Student-run Community Health Center

Ruach Tova: Israel’s First Interprofessional Student-run Community Health Center

The Rappaport Faculty of Medicine at the Technion has established a social-community health center, the first of its kind in Israel, to be run by students

Professor Ruti Margalit

Professor Ruti Margalit

The Rappaport Faculty of Medicine at the Technion–Israel Institute of Technology has established “Ruach Tova” (Hebrew for “Good Spirit”), an interprofessional student-run community health center in the City of Haifa. The center offers services free of charge, catering to a local urban population that has difficulty obtaining medical treatment, whether due to lack of means or special status, including at-risk, homeless, and LGBTQ youth.

The first educational-social initiative of its kind in Israel, the center connects medical students at the Technion to the urban fabric and to the population it will serve in the future.

The center is operated by medical students from the Technion under the close supervision of volunteer doctors and in collaboration with various health professions: nurses, social workers, and various caregivers. Student participation is anchored in the curriculum of the Faculty of Medicine and other faculties involved.

With a wonderful team, the center is headed by Faculty of Medicine Professor Ruti Margalit, a physician with extensive experience in community medicine who knows the model and has led influential academic and medical initiatives in the United States, India and Africa.

“Health is a basic human right. We  are working to make it accessible to all,” said Prof. Margalit. “When a person is provided with basic needs – food, shelter, health, personal security – she is able to look beyond, be productive, and contribute to the surrounding community and its development. Participating students experience empowerment, enrichment, and first hand leadership opportunity as they take part in the development and management of this significant project.”

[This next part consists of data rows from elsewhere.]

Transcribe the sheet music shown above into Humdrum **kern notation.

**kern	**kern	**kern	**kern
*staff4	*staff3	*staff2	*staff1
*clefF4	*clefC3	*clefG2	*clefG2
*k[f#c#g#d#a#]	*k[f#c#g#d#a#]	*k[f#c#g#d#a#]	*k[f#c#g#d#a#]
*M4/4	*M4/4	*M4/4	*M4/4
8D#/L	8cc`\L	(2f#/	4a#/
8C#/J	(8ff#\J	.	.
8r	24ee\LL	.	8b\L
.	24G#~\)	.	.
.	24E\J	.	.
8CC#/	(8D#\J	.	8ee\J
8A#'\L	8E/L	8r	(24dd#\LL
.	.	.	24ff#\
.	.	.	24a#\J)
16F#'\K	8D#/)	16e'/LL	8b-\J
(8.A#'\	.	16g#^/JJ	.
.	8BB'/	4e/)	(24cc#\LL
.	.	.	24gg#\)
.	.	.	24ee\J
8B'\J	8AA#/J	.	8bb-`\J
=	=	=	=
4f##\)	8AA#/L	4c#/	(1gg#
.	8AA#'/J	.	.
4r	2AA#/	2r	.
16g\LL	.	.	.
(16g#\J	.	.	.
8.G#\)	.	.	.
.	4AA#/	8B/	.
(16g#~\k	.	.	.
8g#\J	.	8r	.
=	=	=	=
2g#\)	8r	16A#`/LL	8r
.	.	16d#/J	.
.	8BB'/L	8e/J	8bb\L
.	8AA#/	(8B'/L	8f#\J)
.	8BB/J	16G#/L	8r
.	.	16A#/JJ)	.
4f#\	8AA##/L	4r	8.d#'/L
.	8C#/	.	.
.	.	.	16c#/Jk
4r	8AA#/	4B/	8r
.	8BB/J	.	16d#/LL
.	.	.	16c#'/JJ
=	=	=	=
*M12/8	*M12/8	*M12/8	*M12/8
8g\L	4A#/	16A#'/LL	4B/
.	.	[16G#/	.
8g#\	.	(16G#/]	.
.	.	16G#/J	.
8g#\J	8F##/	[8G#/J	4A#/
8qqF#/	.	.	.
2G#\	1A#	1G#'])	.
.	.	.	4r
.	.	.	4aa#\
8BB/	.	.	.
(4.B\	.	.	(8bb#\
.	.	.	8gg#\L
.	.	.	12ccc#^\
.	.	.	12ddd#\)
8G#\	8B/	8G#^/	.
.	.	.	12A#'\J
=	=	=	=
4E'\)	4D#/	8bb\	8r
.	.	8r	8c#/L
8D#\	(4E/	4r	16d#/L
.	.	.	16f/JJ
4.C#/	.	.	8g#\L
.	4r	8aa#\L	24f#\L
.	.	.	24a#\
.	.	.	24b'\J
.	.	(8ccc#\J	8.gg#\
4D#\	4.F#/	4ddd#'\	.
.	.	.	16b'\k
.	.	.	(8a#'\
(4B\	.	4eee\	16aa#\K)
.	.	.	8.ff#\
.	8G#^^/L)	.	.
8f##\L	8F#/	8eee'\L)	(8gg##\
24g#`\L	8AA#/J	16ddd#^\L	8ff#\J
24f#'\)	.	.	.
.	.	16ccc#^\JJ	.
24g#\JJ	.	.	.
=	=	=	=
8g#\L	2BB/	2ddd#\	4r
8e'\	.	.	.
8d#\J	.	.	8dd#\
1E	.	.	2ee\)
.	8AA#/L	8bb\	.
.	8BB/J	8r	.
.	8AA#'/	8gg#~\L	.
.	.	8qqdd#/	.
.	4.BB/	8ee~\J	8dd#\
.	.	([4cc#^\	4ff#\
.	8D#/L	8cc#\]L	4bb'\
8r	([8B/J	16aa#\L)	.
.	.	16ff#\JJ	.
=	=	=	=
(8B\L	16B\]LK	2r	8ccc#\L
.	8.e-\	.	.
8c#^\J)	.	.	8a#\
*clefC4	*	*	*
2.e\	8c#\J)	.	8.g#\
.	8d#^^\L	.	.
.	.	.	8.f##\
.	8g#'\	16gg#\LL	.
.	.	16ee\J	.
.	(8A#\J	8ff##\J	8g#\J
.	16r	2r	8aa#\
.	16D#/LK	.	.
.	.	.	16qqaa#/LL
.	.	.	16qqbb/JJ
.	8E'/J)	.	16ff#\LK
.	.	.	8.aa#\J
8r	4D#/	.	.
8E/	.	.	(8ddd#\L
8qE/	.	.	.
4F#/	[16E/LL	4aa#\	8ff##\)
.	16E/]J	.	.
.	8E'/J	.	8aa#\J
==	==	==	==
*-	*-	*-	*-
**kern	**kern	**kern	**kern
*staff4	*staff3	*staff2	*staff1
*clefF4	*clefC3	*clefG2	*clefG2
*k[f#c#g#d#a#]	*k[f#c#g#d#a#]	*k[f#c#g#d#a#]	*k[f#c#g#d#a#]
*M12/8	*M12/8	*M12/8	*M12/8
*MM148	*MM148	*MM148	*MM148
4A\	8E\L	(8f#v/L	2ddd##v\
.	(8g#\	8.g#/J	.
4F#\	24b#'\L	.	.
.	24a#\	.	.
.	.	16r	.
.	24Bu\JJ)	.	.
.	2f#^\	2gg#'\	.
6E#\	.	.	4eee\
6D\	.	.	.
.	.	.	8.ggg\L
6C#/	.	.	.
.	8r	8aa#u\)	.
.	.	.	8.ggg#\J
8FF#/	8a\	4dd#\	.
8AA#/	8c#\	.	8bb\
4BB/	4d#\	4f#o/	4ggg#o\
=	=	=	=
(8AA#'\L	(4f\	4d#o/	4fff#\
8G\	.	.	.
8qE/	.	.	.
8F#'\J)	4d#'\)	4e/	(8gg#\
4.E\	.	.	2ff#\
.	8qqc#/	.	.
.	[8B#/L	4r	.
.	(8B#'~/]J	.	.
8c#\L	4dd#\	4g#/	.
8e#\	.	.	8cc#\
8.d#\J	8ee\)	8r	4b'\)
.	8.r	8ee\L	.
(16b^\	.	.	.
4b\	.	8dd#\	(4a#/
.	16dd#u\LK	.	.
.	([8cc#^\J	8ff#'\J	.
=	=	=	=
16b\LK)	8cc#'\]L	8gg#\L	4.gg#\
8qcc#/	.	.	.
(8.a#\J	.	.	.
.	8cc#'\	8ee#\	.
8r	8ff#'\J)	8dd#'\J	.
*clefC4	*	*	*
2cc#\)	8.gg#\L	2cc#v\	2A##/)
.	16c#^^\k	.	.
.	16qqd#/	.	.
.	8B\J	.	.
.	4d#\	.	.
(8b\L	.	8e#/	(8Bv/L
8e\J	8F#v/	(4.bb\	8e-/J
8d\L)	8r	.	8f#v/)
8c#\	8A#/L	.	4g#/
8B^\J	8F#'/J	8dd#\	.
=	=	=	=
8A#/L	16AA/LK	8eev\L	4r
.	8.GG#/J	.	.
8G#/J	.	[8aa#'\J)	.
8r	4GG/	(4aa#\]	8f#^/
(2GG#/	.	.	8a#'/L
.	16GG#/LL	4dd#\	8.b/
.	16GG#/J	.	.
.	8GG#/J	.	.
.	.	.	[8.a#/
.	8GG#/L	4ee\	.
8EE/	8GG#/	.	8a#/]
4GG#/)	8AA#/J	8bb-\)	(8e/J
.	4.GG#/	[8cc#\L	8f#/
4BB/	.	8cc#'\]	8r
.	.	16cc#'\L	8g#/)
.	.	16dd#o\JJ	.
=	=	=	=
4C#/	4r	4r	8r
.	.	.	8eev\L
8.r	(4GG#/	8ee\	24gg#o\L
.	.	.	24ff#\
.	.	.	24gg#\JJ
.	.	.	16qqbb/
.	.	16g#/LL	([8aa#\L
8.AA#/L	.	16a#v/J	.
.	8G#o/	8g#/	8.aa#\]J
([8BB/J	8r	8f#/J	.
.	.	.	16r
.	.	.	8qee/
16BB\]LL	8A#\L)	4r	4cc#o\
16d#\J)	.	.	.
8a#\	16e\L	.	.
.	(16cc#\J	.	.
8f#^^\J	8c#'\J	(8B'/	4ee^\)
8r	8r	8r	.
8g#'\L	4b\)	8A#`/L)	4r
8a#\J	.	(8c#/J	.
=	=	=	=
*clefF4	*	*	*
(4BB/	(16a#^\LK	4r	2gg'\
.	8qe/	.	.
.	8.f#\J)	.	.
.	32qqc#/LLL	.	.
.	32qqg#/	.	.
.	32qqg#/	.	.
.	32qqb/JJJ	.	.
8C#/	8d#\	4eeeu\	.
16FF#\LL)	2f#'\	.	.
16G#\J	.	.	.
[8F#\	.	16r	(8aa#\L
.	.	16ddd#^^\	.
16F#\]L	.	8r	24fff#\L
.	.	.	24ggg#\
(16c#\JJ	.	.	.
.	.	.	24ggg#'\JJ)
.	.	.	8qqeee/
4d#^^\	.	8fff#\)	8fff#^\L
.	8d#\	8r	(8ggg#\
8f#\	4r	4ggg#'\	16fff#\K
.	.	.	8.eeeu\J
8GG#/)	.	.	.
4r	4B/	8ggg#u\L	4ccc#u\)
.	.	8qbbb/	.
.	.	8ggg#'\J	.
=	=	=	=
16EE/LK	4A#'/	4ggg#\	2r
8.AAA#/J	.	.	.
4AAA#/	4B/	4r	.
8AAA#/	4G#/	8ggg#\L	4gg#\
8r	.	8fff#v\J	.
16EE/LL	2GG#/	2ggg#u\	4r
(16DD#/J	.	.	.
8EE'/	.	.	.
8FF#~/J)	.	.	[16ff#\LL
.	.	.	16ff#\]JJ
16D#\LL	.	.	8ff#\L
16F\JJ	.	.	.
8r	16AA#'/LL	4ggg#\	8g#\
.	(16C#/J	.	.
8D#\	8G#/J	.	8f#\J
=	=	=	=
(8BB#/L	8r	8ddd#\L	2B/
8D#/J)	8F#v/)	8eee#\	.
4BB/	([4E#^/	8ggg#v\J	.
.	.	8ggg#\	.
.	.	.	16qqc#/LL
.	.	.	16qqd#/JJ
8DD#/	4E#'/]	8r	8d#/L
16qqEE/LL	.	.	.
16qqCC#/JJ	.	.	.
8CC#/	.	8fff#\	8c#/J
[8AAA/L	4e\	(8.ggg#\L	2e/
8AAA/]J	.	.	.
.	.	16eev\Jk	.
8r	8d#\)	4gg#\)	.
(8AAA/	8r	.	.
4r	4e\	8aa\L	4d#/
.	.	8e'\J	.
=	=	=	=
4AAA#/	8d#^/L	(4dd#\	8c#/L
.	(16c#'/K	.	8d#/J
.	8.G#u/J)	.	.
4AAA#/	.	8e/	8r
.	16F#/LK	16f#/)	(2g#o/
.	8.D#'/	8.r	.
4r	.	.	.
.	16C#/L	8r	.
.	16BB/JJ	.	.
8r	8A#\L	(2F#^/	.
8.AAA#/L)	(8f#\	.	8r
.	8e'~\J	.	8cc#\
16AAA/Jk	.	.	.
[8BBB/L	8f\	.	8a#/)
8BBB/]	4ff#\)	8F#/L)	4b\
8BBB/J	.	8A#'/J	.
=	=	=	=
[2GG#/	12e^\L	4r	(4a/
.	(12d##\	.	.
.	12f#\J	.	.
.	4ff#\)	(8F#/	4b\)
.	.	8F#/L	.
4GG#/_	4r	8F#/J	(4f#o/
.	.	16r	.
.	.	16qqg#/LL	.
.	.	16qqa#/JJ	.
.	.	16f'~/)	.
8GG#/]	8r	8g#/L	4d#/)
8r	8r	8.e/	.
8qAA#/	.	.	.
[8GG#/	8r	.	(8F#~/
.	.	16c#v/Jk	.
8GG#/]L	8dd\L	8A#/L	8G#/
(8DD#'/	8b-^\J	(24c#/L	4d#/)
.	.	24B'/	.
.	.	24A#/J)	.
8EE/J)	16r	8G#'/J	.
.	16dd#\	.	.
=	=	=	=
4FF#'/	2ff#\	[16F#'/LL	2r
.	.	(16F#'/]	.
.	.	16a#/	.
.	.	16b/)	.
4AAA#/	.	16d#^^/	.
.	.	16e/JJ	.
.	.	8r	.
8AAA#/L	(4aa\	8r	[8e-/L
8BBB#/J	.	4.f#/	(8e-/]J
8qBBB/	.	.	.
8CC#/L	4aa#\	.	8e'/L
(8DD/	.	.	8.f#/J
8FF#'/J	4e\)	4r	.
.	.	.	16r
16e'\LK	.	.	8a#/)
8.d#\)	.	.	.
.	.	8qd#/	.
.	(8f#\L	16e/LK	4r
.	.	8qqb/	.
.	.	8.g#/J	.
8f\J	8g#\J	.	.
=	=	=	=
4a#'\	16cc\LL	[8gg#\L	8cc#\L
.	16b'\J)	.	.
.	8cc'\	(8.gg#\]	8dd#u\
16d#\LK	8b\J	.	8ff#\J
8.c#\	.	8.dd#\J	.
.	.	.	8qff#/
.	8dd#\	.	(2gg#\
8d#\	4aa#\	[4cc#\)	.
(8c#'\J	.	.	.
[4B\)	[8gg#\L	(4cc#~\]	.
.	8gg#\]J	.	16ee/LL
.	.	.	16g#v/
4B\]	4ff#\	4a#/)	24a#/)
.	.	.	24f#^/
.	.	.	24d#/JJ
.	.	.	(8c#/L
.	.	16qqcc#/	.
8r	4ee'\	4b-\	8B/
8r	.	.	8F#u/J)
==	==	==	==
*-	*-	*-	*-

“Such centers have been operating for the past decade in the United States, Canada, and Europe but in Israel this is the first center of its kind, and we hope to give it a unique Israeli character and help establish similar centers around the country,” she continued. “Hundreds of doctors, nurses, social workers, artists, and of course medical and other students joined the project.”

The “Ruach Tova” Center is located in the Hadar neighborhood of Haifa, a city known for its openness and co-existence. The center operates in coordination with the City of Haifa, HMOs, local health and welfare offices, hospitals, non-profit organizations, and other entities operating in the field.

As part of the interprofessional work that characterizes it, Ruach Tova will be redesigned and renovated by students from the Technion’s Faculty of Architecture and Town Planning, in the framework of a community involvement course led by architects Dafna Fisher-Gewirtzman, Dan Price and Michal Bleicher.